┌──
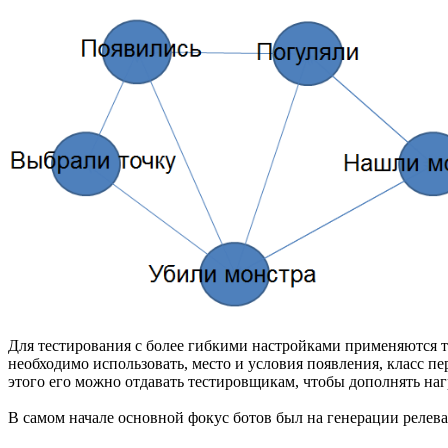
Для тестирования с более гибкими настройками применяются т
необходимо использовать, место и условия появления, класс пе
этого его можно отдавать тестировщикам, чтобы дополнять наг
В самом начале основной фокус ботов был на генерации релева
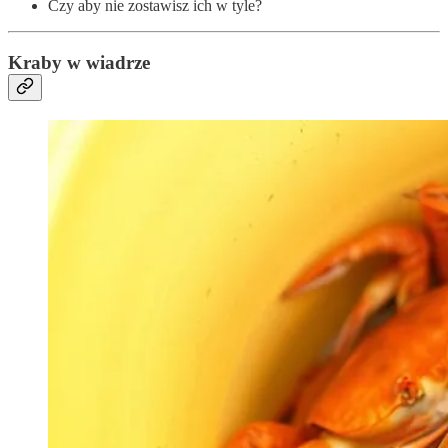
Czy aby nie zostawisz ich w tyle?
Kraby w wiadrze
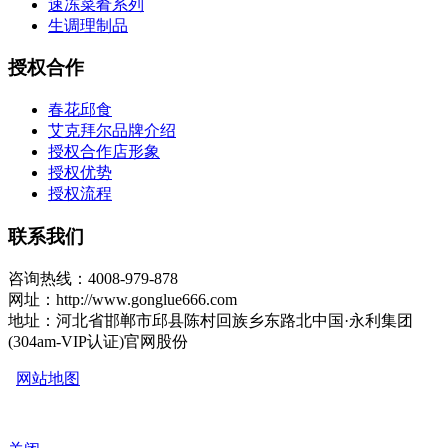
速冻菜肴系列
生调理制品
授权合作
春花邱食
艾克拜尔品牌介绍
授权合作店形象
授权优势
授权流程
联系我们
咨询热线：4008-979-878
网址：http://www.gonglue666.com
地址：河北省邯郸市邱县陈村回族乡东路北中国·永利集团
(304am-VIP认证)官网股份
网站地图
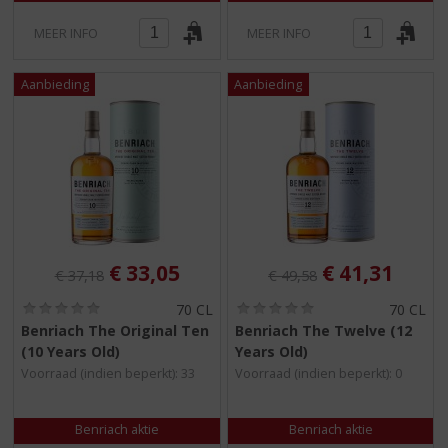
MEER INFO
MEER INFO
Originele prijs was:
, Huidige prijs is:
Originele prijs was:
, Huidige pri
€
33,05
€
41,31
€
37,18
€
49,58
(
(
70 CL
70 CL
0
0
Benriach The Original Ten
Benriach The Twelve (12
,
,
(10 Years Old)
Years Old)
0
0
/
/
Voorraad (indien beperkt): 33
Voorraad (indien beperkt): 0
5
5
)
)
Benriach aktie
Benriach aktie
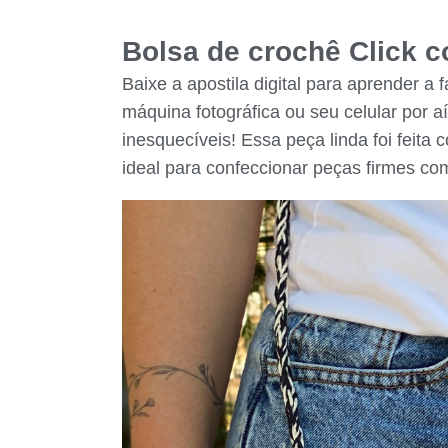
Bolsa de crochê Click co
Baixe a apostila digital para aprender a
máquina fotográfica ou seu celular por 
inesquecíveis! Essa peça linda foi feita
ideal para confeccionar peças firmes c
└──
> JOB ITEM
Return the records above in their entirety, word for word, with the pictures removed.

> RESPONSE TO THE TASK
Для тестирования с более гибкими настройками применяются т
необходимо использовать, место и условия появления, класс пе
этого его можно отдавать тестировщикам, чтобы дополнять наг
В самом начале основной фокус ботов был на генерации релева
Czy aby nie zostawisz ich w tyle?
Kraby w wiadrze
速冻菜肴系列
生调理制品
授权合作
春花邱食
艾克拜尔品牌介绍
授权合作店形象
授权优势
授权流程
联系我们
咨询热线：4008-979-878
网址：http://www.gonglue666.com
地址：河北省邯郸市邱县陈村回族乡东路北中国·永利集团
(304am-VIP认证)官网股份
网站地图
MEER INFO
MEER INFO
Originele prijs was:
, Huidige prijs is:
Originele prijs was:
, Huidige pri
€
33,05
€
41,31
€
37,18
€
49,58
(
(
70 CL
70 CL
0
0
Benriach The Original Ten
Benriach The Twelve (12
,
,
(10 Years Old)
Years Old)
0
0
/
/
Voorraad (indien beperkt): 33
Voorraad (indien beperkt): 0
5
5
)
)
Benriach aktie
Benriach aktie
Bolsa de crochê Click co
Baixe a apostila digital para aprender a
máquina fotográfica ou seu celular por 
inesquecíveis! Essa peça linda foi feita
ideal para confeccionar peças firmes c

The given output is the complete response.